For the most part, the movie is well enough cast. Dylan McDermott is appropriately implacable and hard as McNelly; Alfred Molina is even more despicable than you’d expect a bandit chieftain to be. Van Der Beek, formerly known for the youth-oriented television series Dawson’s Creek, is fine as the city-educated Dunnison. Other young elements of the cast are obviously influenced by the success of Young Guns some years earlier. Ashton Kutcher is just plain bad as George Durham, and Rachael Leigh Cook might have been all right if she’d been given a real role and any motivation or development. Instead, she joins a long line of extraneous and underused females in western movies. Usher Raymond is good as a young black scout with equality issues. Randy Travis isn’t bad, mostly because he doesn’t have to act much and has very few lines. James Coburn provides uncredited voice-over narration at the beginning of the film.

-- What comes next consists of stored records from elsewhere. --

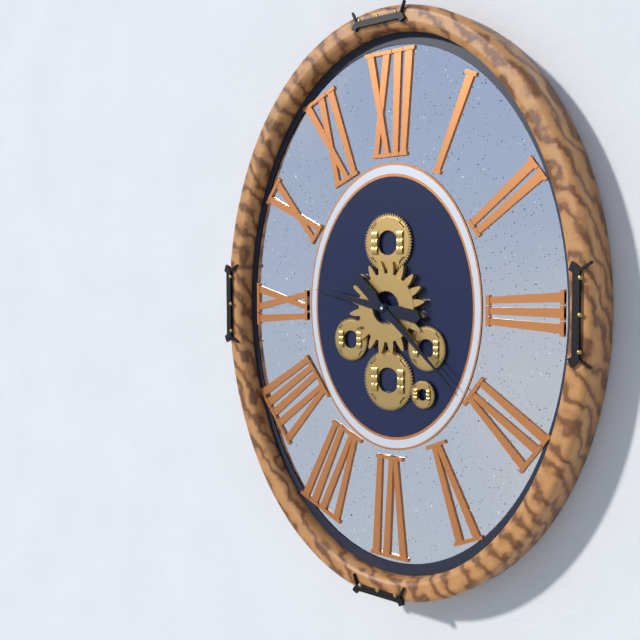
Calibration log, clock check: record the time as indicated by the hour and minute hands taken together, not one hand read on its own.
9:22
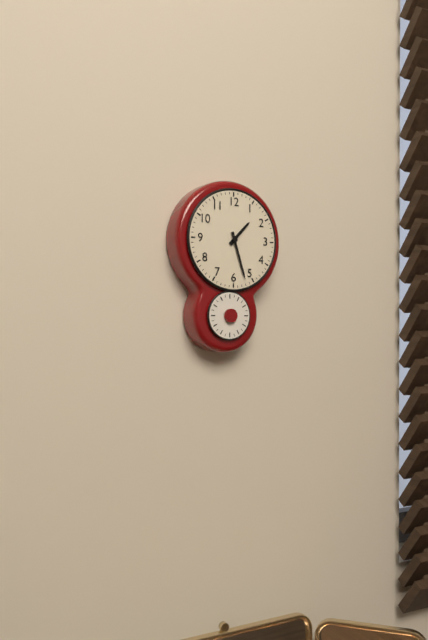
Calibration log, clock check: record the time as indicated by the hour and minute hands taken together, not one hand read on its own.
1:27
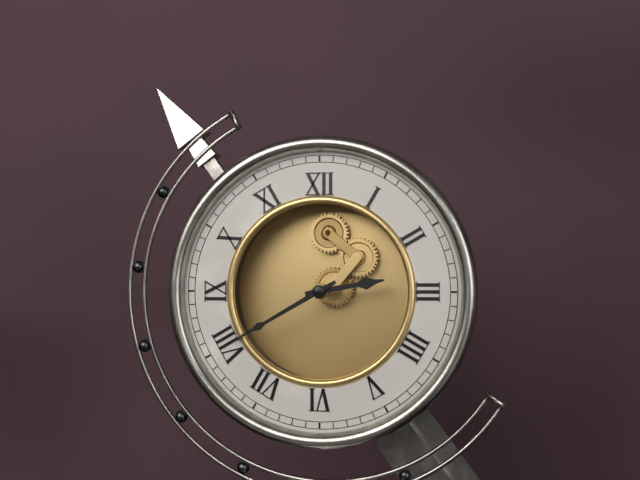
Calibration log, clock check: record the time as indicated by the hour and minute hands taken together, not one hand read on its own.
2:40
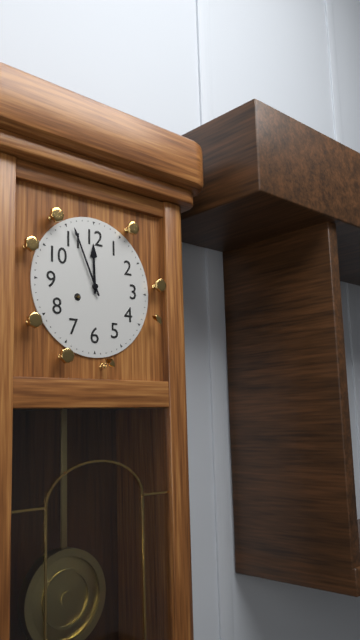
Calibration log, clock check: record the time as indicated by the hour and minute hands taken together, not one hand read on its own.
11:56
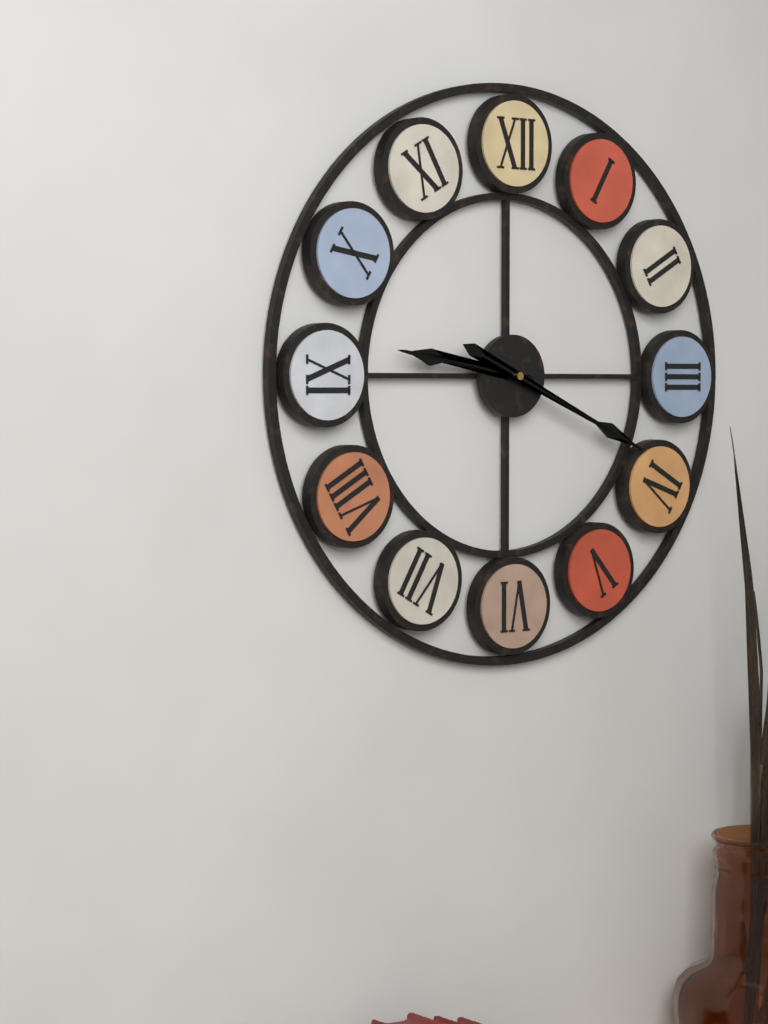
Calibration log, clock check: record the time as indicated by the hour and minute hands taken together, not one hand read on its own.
9:19
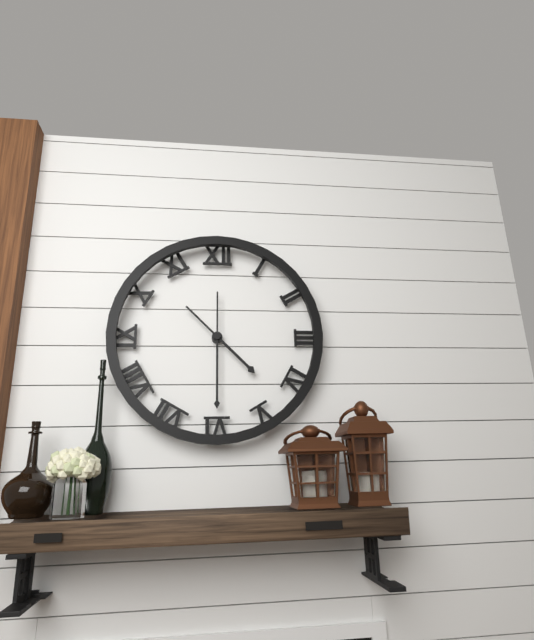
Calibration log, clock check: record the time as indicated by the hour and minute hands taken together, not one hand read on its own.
4:30
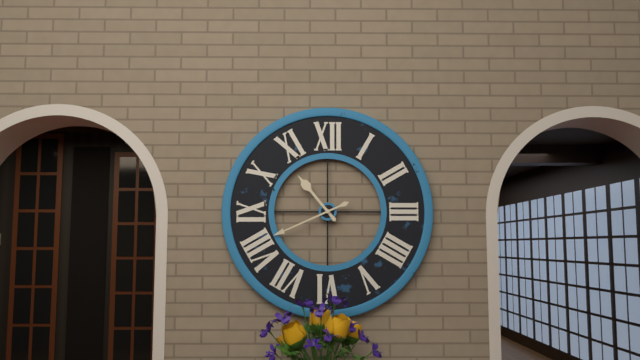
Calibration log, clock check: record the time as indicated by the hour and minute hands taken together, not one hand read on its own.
10:41
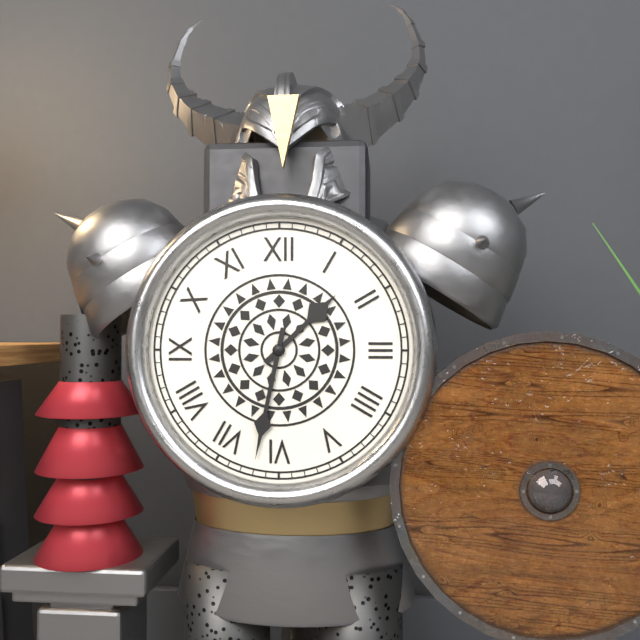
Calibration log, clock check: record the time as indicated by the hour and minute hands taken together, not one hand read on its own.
1:32
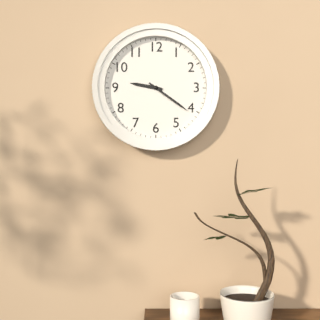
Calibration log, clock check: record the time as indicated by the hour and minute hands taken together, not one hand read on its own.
9:21
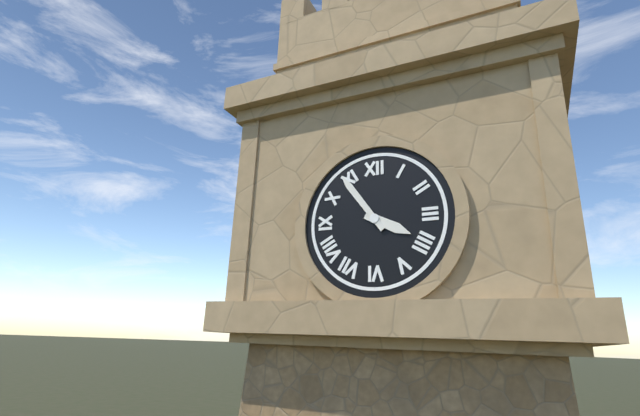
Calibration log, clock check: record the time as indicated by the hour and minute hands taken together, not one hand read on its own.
3:54
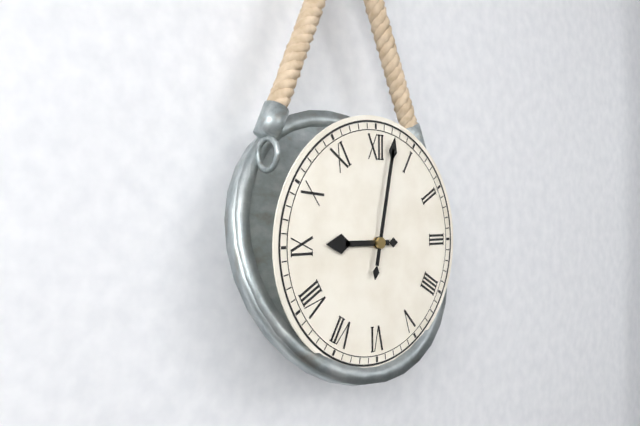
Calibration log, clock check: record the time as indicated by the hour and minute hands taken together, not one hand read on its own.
9:02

The use of white armbands by McNelly’s men during attacks was historical. There are some historical inaccuracies as well, including the fact that Fisher rarely raided in the U.S and wasn’t killed until 1884 (with his friend gunman Ben Thompson). After his involvement with McNelly, Fisher became the sheriff of Uvalde County. More appropriate antagonists would have been the Mexican bandit chieftains Juan Cortina and Juan Salina. The weapons and use of dynamite are also inaccurate. But for this kind of western, one expects more theatricality than accuracy. Photographs of real Texas rangers during the 1870s and 1880s show more sombrero-looking hats than those used in this movie. This film was apparently shot in Alberta, which, while beautiful, doesn’t look much like southern Texas.
The bones of a good movie are here, but Miner and the various producers didn’t make one. They didn’t trust their writers enough to develop the various characters, and the result is a string of episodes where motivation and change are simply thrown in without being developed so we can care. Steve Miner, the director, is best known for such fare as Halloween and Friday the Thirteenth movies, and although those make money, they obviously didn’t prepare him for films that require more in the way of character and actual story. The Weinstein brothers are listed as executive producers; they know how to make movies, but they didn’t spend enough time or effort on this one. Or maybe they interfered too much. Compare it with American Outlaws, another attempt by some of the same people to use a youth-oriented cast to tell a quasi-historical western story. Both have a strongly anachronistic feel.
Its theatrical release was delayed. It cost $38 million to make and made less than $800,000 during its theatrical release.